The Association for Molecular Pathology (AMP) recently published a list of justifications for molecular testing of malignancies.[6] The AMP Framework for the Evidence Needed to Demonstrate Clinical Utility Task Force made specific recommendations in the following areas:

  • Adopting patient-centered definitions of clinical utility;

  • Recognizing that an accurate diagnosis has inherent clinical utility;

  • Recognizing that clinical utility for molecular diagnostics is context-dependent;

  • Supporting multiple modalities of evidence generation, including appropriate alternatives to randomized clinical trials;

  • Utilizing a modified ACCE (analytic validity, clinical validity, clinical utility, and ethical, legal, and social implications) model;

  • Recognizing the critical role of the molecular professional; and

  • Supporting professional organization-driven practice guidelines.

Upon receipt of a lab test result, the clinician wants to know: What does this mean? What should I do now? My activist approach tells me that the pathologist should advise at the front end (ie, why do this test?), determine how and when the specimen is collected, and where and how the test is performed. And at the distal end of the B2B loop, [advise on] what [the results] mean and what should now be done.

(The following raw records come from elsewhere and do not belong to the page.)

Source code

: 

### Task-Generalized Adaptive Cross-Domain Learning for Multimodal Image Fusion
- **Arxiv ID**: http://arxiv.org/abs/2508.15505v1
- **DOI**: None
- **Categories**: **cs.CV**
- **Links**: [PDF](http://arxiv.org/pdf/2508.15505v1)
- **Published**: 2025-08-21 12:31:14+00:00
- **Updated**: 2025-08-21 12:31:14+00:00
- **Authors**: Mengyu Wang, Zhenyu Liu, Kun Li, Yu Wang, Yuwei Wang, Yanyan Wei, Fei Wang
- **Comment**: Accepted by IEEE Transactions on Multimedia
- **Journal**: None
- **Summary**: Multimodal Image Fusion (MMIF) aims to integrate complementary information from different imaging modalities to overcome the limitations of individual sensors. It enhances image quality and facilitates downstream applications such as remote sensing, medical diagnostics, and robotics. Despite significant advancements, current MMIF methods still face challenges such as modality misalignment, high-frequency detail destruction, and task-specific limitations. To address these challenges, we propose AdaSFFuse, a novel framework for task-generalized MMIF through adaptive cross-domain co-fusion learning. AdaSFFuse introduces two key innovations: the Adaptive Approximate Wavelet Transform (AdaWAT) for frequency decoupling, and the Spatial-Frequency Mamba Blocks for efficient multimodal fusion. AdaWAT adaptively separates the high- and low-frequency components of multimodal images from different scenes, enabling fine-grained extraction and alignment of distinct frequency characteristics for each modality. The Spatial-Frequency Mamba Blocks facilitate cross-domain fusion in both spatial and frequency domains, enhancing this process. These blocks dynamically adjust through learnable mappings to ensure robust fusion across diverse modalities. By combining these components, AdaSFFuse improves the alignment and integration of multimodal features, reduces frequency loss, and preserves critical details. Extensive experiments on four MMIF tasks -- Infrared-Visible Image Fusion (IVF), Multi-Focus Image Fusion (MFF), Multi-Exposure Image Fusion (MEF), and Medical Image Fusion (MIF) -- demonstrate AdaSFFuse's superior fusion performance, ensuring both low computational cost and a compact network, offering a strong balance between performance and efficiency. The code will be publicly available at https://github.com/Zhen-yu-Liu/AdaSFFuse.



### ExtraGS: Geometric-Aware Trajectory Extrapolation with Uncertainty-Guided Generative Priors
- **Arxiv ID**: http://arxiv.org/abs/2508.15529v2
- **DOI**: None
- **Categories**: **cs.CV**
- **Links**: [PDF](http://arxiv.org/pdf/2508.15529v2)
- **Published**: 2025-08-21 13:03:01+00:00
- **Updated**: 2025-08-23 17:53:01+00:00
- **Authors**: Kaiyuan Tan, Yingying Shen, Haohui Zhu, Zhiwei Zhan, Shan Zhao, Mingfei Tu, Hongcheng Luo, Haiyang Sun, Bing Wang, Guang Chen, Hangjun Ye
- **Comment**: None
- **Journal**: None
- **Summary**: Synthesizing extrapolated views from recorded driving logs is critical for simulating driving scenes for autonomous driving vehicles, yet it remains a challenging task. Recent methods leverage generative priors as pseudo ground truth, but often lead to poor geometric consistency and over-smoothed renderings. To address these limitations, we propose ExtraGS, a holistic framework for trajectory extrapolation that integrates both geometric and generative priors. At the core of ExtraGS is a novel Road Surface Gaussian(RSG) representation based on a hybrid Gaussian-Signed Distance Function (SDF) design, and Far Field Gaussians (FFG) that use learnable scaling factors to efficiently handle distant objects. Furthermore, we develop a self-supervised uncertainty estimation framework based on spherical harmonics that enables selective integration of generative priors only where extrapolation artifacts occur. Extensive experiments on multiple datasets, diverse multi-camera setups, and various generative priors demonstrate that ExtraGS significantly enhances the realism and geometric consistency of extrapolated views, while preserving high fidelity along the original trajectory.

It's an exciting time in oncology and pathology. Let's try to get it right.

That is my opinion. I'm Dr George Lundberg, and my conflicts of interest include being a pathologist, belonging to the AMP, believing in this field, and serving as chief medical officer of CollabRx™, a San Francisco–based company that provides solutions generated by computer matching of oncologic genomic testing results with best subsequent clinical actions for each patient.